Atlantis on Paradise Island is the flagship resort of Kerzner International, a leading international developer and operator of destination resorts, casinos and luxury hotels.
In November, news broke that Kerzner International would transfer its ownership of the Atlantis Resort and Paradise Island properties to Brookfield Asset Management as a part of a broad $2.5-billion debt restructuring.
If the $175-million debt for equity swap had gone through, Kerzner would go from owner operator to a resort management company in The Bahamas. However, bigger lenders filed a lawsuit blocking the deal.
Although Atlantis fate remains up in the air, Markantonis says that hasn’t prevented the resort from moving ahead with a major capital investment programme.

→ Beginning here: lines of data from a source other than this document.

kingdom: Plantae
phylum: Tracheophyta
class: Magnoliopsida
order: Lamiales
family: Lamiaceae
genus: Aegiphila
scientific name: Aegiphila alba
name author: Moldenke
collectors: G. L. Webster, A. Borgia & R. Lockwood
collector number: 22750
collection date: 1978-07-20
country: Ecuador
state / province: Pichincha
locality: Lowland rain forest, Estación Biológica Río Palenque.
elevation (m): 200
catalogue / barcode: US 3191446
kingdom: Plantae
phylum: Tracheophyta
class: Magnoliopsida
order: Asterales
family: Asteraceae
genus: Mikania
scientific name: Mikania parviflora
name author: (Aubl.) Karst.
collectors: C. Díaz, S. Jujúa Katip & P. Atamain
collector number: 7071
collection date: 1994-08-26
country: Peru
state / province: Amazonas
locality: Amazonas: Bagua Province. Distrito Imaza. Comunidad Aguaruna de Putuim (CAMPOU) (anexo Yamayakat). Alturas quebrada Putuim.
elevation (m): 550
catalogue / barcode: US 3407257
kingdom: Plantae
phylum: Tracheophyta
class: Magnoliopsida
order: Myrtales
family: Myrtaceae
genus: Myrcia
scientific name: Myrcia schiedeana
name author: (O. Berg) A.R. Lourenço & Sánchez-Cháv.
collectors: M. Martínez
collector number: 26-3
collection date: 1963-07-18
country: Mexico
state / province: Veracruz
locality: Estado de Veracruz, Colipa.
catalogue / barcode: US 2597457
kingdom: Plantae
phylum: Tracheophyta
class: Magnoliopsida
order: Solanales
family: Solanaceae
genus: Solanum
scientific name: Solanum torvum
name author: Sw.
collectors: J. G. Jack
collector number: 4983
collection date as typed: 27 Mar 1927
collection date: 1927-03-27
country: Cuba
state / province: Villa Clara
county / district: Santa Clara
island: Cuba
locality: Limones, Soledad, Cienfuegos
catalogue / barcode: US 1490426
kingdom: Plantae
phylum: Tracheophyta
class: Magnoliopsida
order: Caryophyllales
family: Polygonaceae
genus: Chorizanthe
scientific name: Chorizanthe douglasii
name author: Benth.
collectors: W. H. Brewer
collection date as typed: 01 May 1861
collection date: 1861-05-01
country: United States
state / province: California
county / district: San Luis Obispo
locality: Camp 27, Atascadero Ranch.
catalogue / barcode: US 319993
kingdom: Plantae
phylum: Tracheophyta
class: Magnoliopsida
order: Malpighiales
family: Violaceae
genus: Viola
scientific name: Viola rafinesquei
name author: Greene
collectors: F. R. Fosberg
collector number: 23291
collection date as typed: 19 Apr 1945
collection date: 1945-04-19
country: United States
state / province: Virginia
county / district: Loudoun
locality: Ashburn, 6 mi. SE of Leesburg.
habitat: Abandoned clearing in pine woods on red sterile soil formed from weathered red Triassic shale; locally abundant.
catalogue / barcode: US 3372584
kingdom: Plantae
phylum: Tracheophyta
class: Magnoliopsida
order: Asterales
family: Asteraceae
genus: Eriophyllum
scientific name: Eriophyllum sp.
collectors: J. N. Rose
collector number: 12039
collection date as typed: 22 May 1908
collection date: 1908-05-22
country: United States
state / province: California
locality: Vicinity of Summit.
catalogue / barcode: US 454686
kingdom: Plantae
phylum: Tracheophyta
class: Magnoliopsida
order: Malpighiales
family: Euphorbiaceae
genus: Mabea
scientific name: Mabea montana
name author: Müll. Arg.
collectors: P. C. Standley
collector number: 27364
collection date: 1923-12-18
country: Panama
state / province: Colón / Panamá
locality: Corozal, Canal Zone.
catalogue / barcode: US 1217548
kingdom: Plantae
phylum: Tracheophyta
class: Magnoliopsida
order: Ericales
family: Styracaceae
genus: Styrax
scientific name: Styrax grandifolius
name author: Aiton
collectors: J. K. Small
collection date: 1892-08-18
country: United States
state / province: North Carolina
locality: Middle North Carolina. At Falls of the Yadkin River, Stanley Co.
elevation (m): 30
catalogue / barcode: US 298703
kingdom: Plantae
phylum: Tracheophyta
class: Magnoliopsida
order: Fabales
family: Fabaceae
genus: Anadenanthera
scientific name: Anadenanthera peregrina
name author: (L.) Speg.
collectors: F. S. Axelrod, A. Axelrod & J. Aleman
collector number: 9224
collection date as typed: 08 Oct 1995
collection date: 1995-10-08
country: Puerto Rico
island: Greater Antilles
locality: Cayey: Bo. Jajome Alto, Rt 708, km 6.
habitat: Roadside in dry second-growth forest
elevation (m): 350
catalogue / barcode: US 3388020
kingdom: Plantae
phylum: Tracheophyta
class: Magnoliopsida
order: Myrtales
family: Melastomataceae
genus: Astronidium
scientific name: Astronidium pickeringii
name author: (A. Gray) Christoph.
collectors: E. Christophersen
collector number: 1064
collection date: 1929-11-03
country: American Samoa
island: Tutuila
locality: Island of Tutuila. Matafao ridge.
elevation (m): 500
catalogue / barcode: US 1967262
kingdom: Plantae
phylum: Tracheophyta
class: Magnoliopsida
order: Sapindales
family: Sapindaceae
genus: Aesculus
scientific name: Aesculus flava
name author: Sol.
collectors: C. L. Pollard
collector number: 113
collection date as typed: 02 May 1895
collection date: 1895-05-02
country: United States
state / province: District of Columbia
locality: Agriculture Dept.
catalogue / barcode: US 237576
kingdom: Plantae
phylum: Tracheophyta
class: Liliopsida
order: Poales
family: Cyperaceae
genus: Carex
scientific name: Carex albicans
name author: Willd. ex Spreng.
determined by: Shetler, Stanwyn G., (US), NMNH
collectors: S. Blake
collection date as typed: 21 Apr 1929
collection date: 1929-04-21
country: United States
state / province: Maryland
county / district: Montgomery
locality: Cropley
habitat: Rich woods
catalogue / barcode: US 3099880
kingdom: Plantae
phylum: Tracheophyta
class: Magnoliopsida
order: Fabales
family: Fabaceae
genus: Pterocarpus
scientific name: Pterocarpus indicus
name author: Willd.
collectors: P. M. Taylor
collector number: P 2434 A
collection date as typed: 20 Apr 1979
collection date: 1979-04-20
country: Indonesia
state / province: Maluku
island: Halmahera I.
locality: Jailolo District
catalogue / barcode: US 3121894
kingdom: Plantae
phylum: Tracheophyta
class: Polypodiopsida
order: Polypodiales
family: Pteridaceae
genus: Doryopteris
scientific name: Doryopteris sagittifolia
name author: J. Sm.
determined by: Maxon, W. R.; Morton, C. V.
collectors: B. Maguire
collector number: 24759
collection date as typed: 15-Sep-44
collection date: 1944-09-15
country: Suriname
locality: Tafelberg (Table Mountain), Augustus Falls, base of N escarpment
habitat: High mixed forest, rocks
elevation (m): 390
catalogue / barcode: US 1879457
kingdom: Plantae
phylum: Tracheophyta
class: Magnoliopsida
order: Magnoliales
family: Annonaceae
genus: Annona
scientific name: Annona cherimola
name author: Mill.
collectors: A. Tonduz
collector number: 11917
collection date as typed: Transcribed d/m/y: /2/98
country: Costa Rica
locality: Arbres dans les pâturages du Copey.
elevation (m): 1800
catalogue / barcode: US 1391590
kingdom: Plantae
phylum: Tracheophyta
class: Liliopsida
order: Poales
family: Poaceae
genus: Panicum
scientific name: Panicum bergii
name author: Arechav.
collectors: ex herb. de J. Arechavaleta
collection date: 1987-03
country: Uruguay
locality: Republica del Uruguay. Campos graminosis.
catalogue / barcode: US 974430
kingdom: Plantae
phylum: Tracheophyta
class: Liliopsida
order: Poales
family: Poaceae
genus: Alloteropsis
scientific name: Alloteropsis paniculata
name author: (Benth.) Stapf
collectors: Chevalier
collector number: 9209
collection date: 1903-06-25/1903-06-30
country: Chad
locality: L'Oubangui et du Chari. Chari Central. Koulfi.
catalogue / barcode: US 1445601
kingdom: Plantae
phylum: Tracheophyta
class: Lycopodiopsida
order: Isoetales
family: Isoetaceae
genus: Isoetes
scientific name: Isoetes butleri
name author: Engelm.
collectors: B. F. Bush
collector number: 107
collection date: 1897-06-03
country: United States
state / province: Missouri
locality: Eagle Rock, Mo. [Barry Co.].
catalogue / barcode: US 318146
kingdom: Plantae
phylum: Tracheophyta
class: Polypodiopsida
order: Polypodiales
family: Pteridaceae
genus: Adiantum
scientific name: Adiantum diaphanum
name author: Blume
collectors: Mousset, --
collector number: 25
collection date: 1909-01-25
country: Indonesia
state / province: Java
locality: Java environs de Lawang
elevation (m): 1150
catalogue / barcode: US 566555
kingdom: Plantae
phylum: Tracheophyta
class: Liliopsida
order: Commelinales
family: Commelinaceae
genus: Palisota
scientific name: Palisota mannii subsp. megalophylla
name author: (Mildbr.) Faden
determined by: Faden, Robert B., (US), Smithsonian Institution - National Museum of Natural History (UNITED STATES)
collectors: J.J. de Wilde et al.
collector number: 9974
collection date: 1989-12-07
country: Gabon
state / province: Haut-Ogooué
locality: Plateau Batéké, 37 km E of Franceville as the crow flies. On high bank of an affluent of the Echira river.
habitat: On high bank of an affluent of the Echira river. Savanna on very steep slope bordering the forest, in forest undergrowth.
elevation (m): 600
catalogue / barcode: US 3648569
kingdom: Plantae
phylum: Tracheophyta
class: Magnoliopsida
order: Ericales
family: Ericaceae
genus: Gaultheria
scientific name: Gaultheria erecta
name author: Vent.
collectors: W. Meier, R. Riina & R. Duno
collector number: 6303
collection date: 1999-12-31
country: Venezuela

“We are up to about $60 million to $65 million a year, which means that’s what we are re-investing into our properties,” he said. “We are keeping what we have fresh, and secondly we are adding new and exciting features, primarily activities, entertainment and new accommodations.”
Markantonis comments came during a press conference held on day two of the Caribbean Hotel and Tourism’s Association’s Caribbean Marketplace conference at Atlantis held January 22-24.
In keeping with its regular maintenance cycle, the hotel is expected to renovate about 600-700 rooms in 2012. The resort is also eyeing the possibility of introducing new casino games.
The unique, ocean-themed destination boasts a variety of accommodations, all built around a 141-acre waterscape, comprised of over 20 million gallons of fresh water and saltwater lagoons, pools and habitat, including the largest open-air marine habitat in the world with over 50,000 marine animals.
“For us, 2012 is going to be very expensive in development of the product,” said Markantonis, who noted that increased demand for water features from cruise ship passengers has the resort giving serious consideration to expanding.
“We want to make sure the slides never have a very long wait,” he said.
As good as 2011 looked, Markantonis said 2012 looks better.
“Our bookings here are ahead, certainly for the winter period. We are looking forward to a very strong winter,” he said. “Our group bookings, as is typical across North America, is also considerably ahead from last year.”
The hotel is expected to do about 12 per cent better than last year. Last year was 35 per cent better than 2010.
“That’s a good omen,” Markantonis said.